• Königspinguine

    January 22 in Chile ⋅ ⛅ 16 °C

    Weiter ging es heute Richtung Norden. Der Grenzübergang nach Chile war zwar unkompliziert, aber diesmal wurden wir richtig intensiv kontrolliert. Hat gedauert, lief aber am Ende problemlos.

    Ganz spontan haben wir uns dann entschieden, zum Parque Pingüino Rey zu fahren. Und wir hatten Glück: keine Voranmeldung, trotzdem direkt einen Platz bekommen. Die Reserva Natural Pingüino Rey ist der einzige Ort auf dem südamerikanischen Festland, an dem Königspinguine dauerhaft leben. Normalerweise brüten sie auf subantarktischen Inseln. Warum genau sie sich hier angesiedelt haben, weiß man nicht ganz – vermutlich wegen der kalten Strömungen und guten Nahrungsbedingungen. Die Tiere so ruhig und nah zu sehen, war etwas ganz Besonderes.

- [Aufgabenstellung] Wie lässt sich der Absatz im Reisebericht, der mit „Ganz spontan haben wir uns“ beginnt, kürzer als Stichpunktliste fassen, ohne seine wichtigsten Fakten zu verlieren?

Gespeicherte Daten
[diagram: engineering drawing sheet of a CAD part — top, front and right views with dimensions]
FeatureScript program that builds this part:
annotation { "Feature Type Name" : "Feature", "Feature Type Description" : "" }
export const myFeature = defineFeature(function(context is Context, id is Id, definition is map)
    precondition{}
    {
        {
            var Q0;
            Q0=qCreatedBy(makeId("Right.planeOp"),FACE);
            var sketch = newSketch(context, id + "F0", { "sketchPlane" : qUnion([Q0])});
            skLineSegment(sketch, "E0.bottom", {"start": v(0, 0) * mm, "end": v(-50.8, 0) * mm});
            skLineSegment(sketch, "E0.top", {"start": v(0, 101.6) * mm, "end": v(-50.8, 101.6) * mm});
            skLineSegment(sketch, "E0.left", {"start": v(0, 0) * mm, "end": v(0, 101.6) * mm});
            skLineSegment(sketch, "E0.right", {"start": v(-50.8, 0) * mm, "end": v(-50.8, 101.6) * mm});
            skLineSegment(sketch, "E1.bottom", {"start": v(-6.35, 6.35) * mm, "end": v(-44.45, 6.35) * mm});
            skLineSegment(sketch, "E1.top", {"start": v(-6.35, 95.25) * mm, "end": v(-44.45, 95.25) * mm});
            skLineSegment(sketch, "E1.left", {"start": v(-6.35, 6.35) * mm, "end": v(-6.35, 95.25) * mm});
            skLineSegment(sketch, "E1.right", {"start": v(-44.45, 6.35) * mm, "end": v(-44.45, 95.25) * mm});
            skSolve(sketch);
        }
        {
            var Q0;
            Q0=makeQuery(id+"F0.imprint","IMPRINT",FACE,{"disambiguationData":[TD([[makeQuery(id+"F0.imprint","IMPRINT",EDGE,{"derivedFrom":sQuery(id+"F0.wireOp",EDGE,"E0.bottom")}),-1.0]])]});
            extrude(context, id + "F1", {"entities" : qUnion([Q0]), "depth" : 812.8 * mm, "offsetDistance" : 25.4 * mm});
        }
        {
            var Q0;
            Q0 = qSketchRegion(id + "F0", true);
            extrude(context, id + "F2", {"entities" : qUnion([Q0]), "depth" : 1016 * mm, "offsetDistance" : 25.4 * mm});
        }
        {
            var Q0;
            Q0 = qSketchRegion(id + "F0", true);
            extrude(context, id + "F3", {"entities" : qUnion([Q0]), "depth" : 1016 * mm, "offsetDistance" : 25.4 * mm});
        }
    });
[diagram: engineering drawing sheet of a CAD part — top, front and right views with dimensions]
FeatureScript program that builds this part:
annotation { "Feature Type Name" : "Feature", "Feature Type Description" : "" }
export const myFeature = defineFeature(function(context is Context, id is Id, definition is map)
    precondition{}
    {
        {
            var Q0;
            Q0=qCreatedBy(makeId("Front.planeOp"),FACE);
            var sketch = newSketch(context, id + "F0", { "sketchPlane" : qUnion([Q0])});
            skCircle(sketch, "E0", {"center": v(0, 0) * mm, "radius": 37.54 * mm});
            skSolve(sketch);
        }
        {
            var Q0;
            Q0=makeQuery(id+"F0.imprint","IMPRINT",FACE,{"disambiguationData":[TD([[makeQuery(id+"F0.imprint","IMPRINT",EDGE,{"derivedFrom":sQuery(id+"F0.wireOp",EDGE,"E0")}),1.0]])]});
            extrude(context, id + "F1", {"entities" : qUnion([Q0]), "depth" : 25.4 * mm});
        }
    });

- [Bearbeitete Aufgabe]
- Spontane Entscheidung, zum Parque Pingüino Rey zu fahren
- Trotz fehlender Voranmeldung direkt einen Platz bekommen
- Die Reserva Natural Pingüino Rey ist der einzige Ort auf dem südamerikanischen Festland, an dem Königspinguine dauerhaft leben.
- Normalerweise brüten sie auf subantarktischen Inseln.
- Warum sie sich hier angesiedelt haben, ist nicht ganz bekannt, vermutlich wegen der kalten Strömungen und guten Nahrungsbedingungen.
- Die Tiere so ruhig und nah zu sehen, war etwas ganz Besonderes.